[[ INPUT MATERIAL, beginning ]]

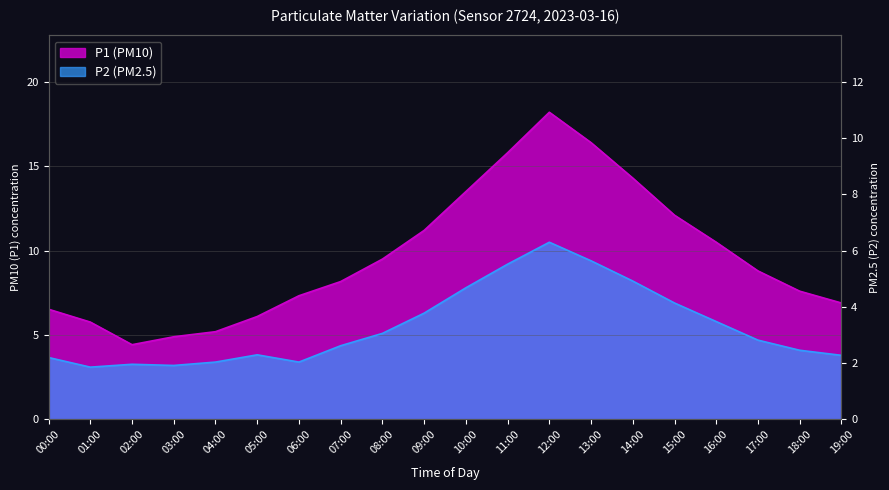

What position from the left is 08:00?

9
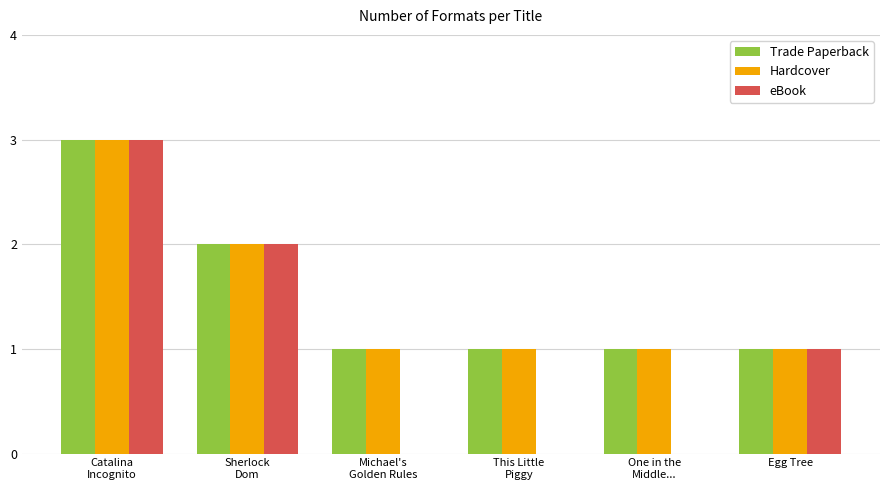

What is the sum of all Trade Paperback values?

9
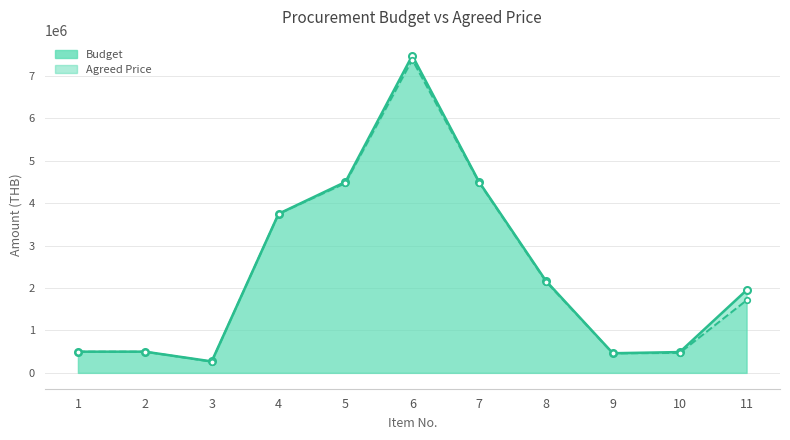

Reading left to right, extract all data points from this chart.

Budget: 1=499700	2=500000	3=270000	4=3750000	5=4500000	6=7480900	7=4500000	8=2167900	9=462800	10=490000	11=1950000
Agreed Price: 1=499000	2=498620	3=263000	4=3745000	5=4472000	6=7380900	7=4485000	8=2150000	9=458000	10=470000	11=1711000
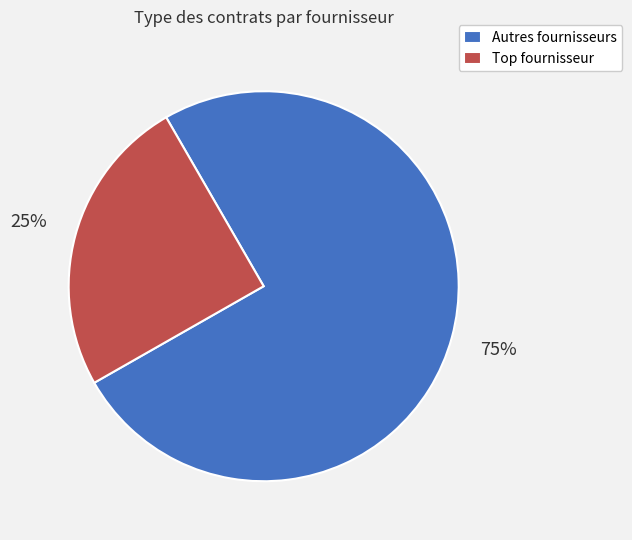

To the nearest percent, what is the average slice percentage?

50%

[[ INPUT MATERIAL, end ]]

- _PROBLEM_
Reproduce all of the records above verbatim, omitting the pictures.

- _RESPONSE FOR THIS EXERCISE_
What position from the left is 08:00?

9

What is the sum of all Trade Paperback values?

9

Reading left to right, extract all data points from this chart.

Budget: 1=499700	2=500000	3=270000	4=3750000	5=4500000	6=7480900	7=4500000	8=2167900	9=462800	10=490000	11=1950000
Agreed Price: 1=499000	2=498620	3=263000	4=3745000	5=4472000	6=7380900	7=4485000	8=2150000	9=458000	10=470000	11=1711000

To the nearest percent, what is the average slice percentage?

50%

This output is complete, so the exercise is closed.